Com as novas regras, é fundamental que os trabalhadores estejam bem informados sobre as suas opções e planejem com antecedência o melhor momento para se aposentar. Consultar um especialista em previdência pode ser uma maneira eficaz de garantir que a escolha feita seja a mais vantajosa possível, levando em conta as regras de transição, o sistema de pontos e o impacto no valor do benefício.
As regras de aposentadoria continuarão a passar por ajustes nos próximos anos, com mudanças previstas até 2027, quando os pontos necessários para se aposentar aumentarão gradualmente. Até lá, a flexibilidade oferecida pelas novas normas deve beneficiar muitos trabalhadores, garantindo uma aposentadoria mais justa e adequada ao seu perfil.

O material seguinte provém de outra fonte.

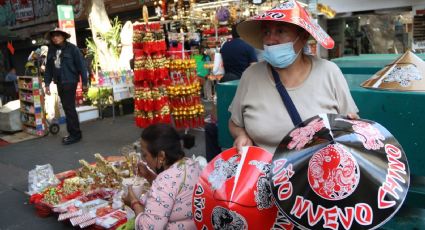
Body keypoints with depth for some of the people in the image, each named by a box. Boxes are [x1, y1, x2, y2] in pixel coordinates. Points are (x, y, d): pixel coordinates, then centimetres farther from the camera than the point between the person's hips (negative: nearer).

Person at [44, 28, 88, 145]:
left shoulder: (71, 48, -7)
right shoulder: (51, 50, 8)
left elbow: (81, 65, -8)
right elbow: (48, 68, 10)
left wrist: (84, 82, -10)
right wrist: (47, 83, 6)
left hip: (70, 81, -6)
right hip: (59, 83, 6)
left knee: (69, 108, -7)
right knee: (67, 108, 10)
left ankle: (75, 134, 2)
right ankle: (73, 133, 20)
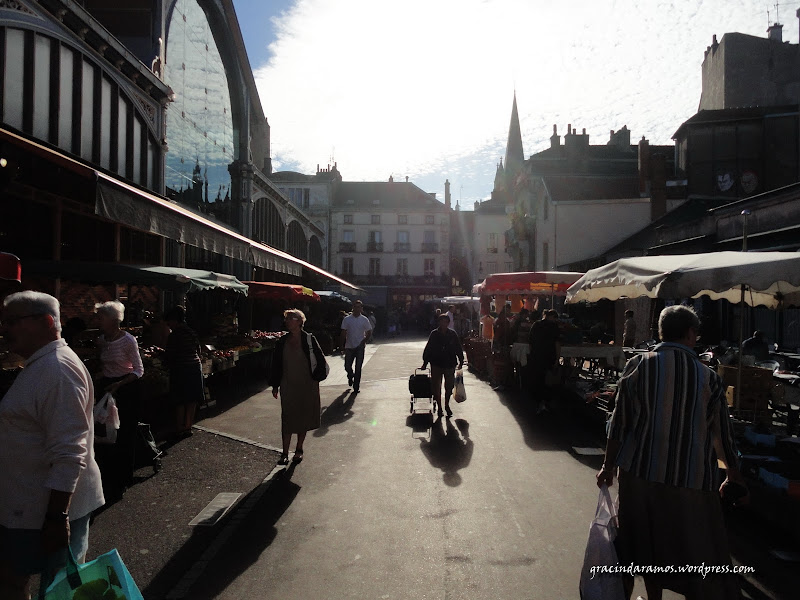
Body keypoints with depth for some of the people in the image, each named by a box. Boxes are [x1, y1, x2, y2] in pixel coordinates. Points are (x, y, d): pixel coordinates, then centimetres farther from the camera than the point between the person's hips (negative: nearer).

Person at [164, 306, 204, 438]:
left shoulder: (174, 335, -14)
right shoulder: (192, 332, 6)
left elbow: (169, 355, -10)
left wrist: (168, 366, 9)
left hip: (180, 370, -6)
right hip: (195, 368, 6)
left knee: (180, 402, 3)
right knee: (192, 401, 11)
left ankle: (179, 429, 9)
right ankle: (188, 427, 18)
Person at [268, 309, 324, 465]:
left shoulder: (309, 340, -6)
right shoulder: (282, 342, 1)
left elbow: (321, 360, 0)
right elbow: (275, 364, 7)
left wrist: (315, 378, -3)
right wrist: (275, 385, 6)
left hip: (307, 386, -1)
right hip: (288, 386, 1)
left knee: (304, 417, 9)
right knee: (287, 419, 0)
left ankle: (299, 449, 26)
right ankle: (285, 453, 7)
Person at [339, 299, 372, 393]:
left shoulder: (364, 320, 1)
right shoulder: (346, 319, 1)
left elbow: (369, 333, 7)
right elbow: (343, 333, 2)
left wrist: (364, 341, -7)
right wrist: (341, 345, -4)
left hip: (360, 347, -1)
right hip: (349, 347, 1)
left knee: (358, 368, -1)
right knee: (347, 366, 4)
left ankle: (356, 387, 7)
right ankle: (350, 376, 38)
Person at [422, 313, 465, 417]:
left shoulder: (453, 334, 0)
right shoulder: (434, 334, -3)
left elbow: (458, 349, 8)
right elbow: (428, 349, 1)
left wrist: (461, 361, 8)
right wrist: (425, 362, 0)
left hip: (450, 364, 1)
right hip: (436, 364, -1)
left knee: (449, 386, 9)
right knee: (437, 387, 4)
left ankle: (447, 405, 29)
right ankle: (439, 408, 17)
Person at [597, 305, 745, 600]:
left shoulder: (639, 366, -6)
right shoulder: (708, 377, -5)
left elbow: (619, 422, -5)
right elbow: (723, 434, 4)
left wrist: (608, 466, 7)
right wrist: (734, 477, 21)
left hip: (639, 474, 1)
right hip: (691, 481, -1)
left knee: (646, 545, 18)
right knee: (700, 559, 12)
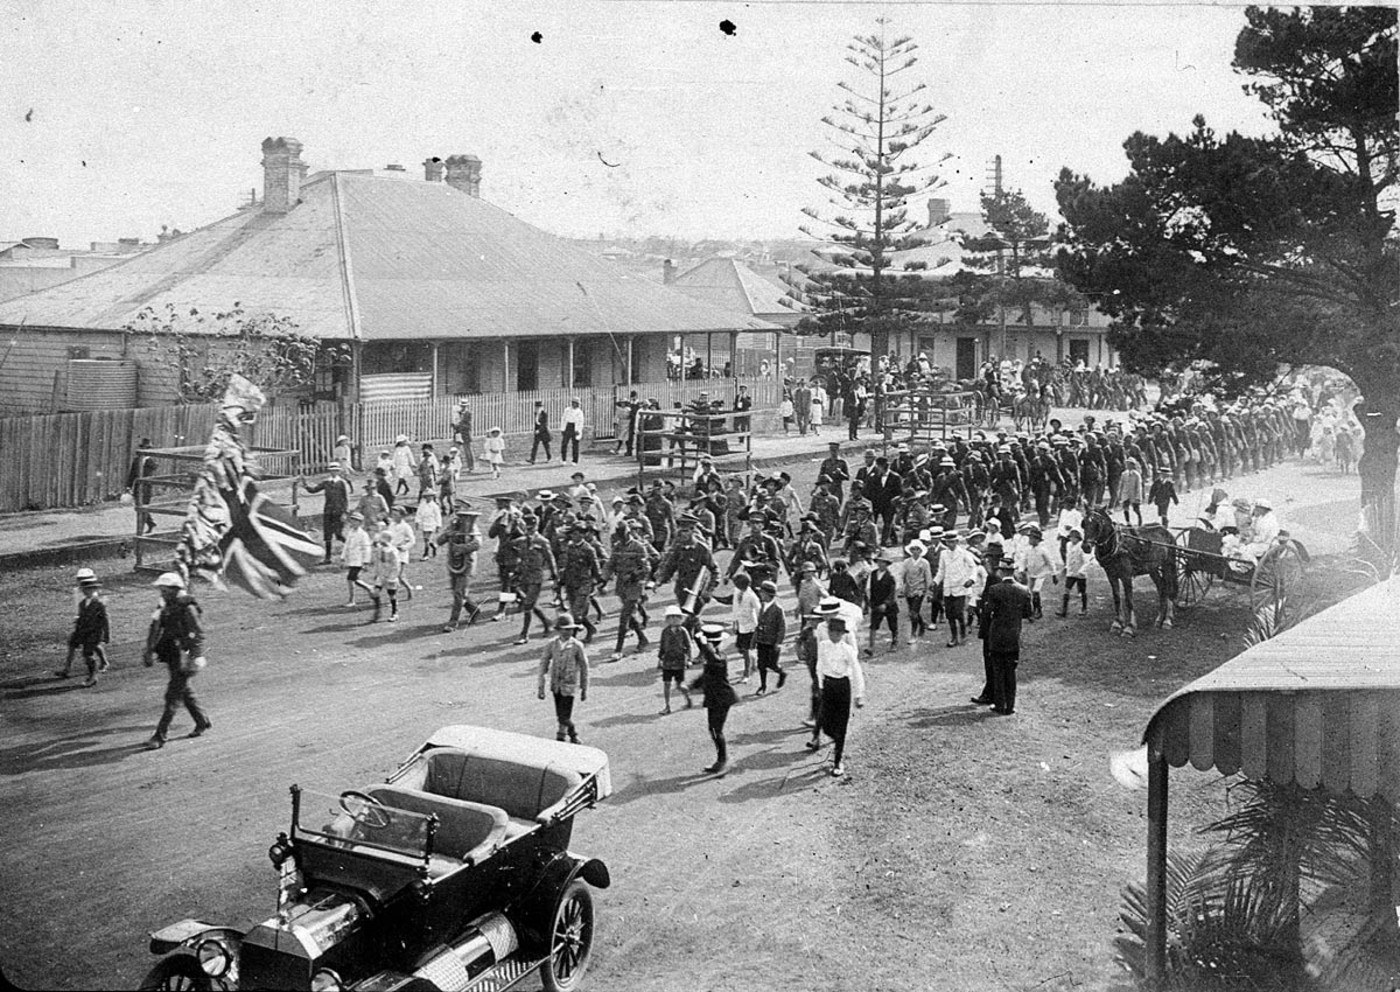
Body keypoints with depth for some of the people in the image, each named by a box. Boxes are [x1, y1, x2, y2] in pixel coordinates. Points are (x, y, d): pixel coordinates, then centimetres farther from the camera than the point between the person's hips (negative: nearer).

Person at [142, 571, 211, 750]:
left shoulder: (187, 608, -16)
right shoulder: (166, 607, 8)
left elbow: (199, 634, -18)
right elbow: (156, 630, 18)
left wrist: (195, 657, -22)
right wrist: (149, 651, 15)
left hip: (183, 657, -9)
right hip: (171, 656, 9)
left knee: (173, 697, -7)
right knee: (185, 691, 19)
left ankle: (160, 737, -7)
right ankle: (203, 722, 36)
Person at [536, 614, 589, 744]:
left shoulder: (577, 646, -11)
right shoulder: (552, 645, -5)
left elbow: (584, 668, -2)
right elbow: (543, 664, 1)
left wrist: (584, 690, 2)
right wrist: (541, 687, -2)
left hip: (569, 685, -3)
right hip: (556, 684, 4)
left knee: (564, 717, -9)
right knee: (560, 715, 14)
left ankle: (560, 737, 9)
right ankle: (572, 733, 36)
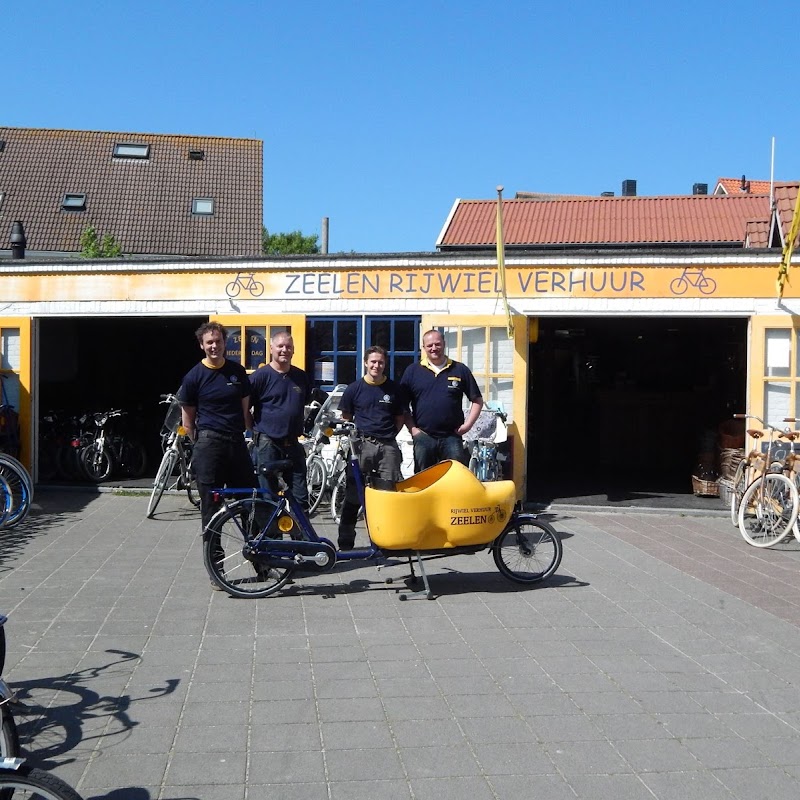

Detalhes importantes sobre as novas regras
- Eliminação da idade mínima: agora, mulheres com 30 anos de contribuição e homens com 35 anos podem se aposentar, independentemente da idade.
- Fórmula 86/96: combinação de tempo de contribuição e idade para aposentadoria, eliminando o fator previdenciário.
- Regra de pedágio de 100%: para quem estava perto de se aposentar em 2019, permitindo que o trabalhador complete o tempo restante mais o pedágio.
- Aposentadoria por idade: permanece com 65 anos para homens e 62 anos para mulheres, com 15 anos de contribuição mínima.
- Aposentadoria especial: para quem trabalha em condições prejudiciais à saúde, com regras de tempo de serviço e pontos.
Essa reforma previdenciária segue impactando milhões de brasileiros, e acompanhar as mudanças é essencial para garantir uma aposentadoria tranquila e bem planejada.